→ GIVEN EXERCISE A: Turn the records, from the line containing "phylum: Tracheophyta" down to the end of the records, into a JSON list of strings with one string per line and no blank lines. Leave out the pictures.

→ PASSAGE TO READ:
>> START
1. Incorporation of Recitals; Defined Terms. Holdings, the Borrower and each of the Lenders party hereto acknowledges that the Recitals set forth above are true and correct in all material respects. The defined terms in the Recitals set forth above are hereby incorporated into this Third Forbearance Agreement by reference. All other capitalized terms used herein without definition shall have the same meanings herein as such terms have in the Credit Agreement.

2. Confirmation by the Borrower of Loans and Letters of Credit. The Borrower acknowledges and agrees that as of March 1, 2011, the respective aggregate outstanding principal balances of the Loans and the aggregate face amount of outstanding Letters of Credit were as follows:

 

Revolving Loans:

   $ 17,900,000.00   

Term B Loans:

   $ 154,797,500.00   

Letters of Credit:

   $ 3,599,909.53   

The Borrower acknowledges and agrees that as of (and including) March 1, 2011: (i) the aggregate amount of accrued and unpaid interest on the Revolving Loans and Term B Loans is $2,023,269.46, (ii) the aggregate amount of accrued and unpaid Letter of Credit Fees payable pursuant to Section 2.11(b) of the Credit Agreement is $27,449.32 and (iii) the foregoing amounts do not include other fees, expenses and other amounts which are chargeable or otherwise reimbursable under the Credit Agreement and the other Loan Documents. All of the foregoing amounts are the bona fide obligations of the Borrower, and the Borrower acknowledges its obligation to pay such amounts in accordance with the terms of the Credit Agreement and agrees that it has no right of setoff, defenses, claims or counterclaims with respect thereto.
>> END
→ THE DATA:
>> START
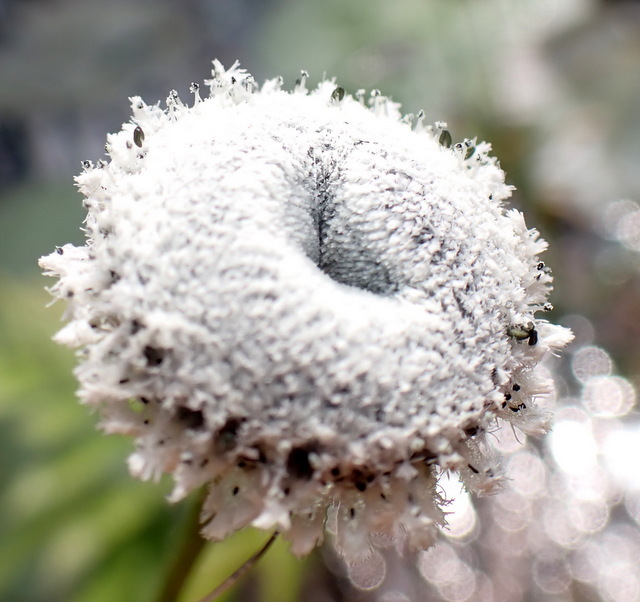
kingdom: Plantae
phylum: Tracheophyta
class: Liliopsida
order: Poales
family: Eriocaulaceae
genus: Eriocaulon
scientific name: Eriocaulon compressum
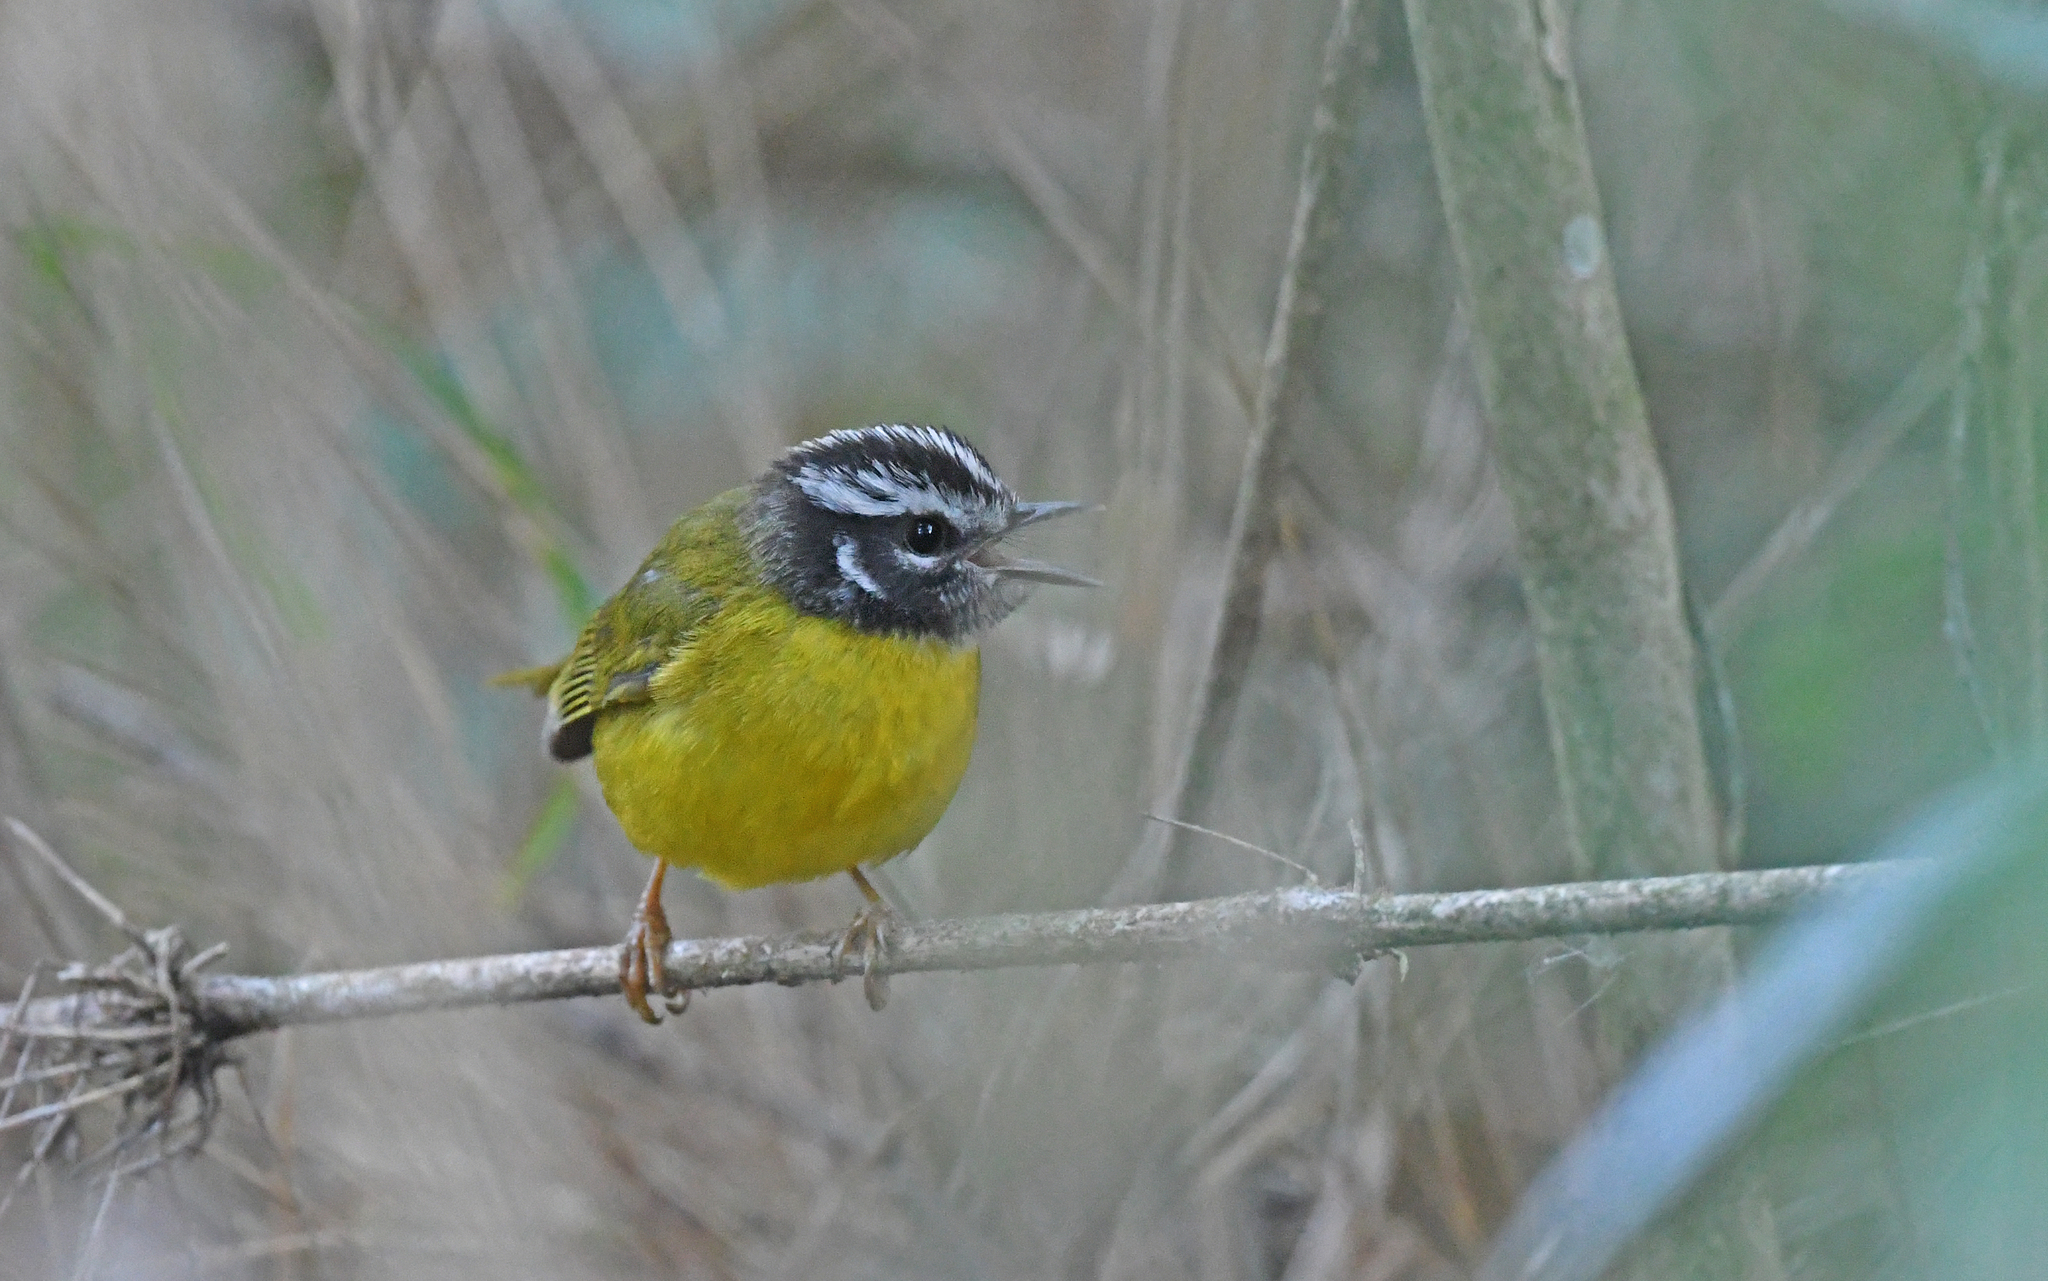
>> END
→ GIVEN EXERCISE B: According to the forbearance agreement excerpt, what was the outstanding principal balance of the Term B Loans as of March 1, 2011?

→ COMPLETE RESPONSE A:
[
  "phylum: Tracheophyta",
  "class: Liliopsida",
  "order: Poales",
  "family: Eriocaulaceae",
  "genus: Eriocaulon",
  "scientific name: Eriocaulon compressum"
]

→ COMPLETE RESPONSE B: $154,797,500.00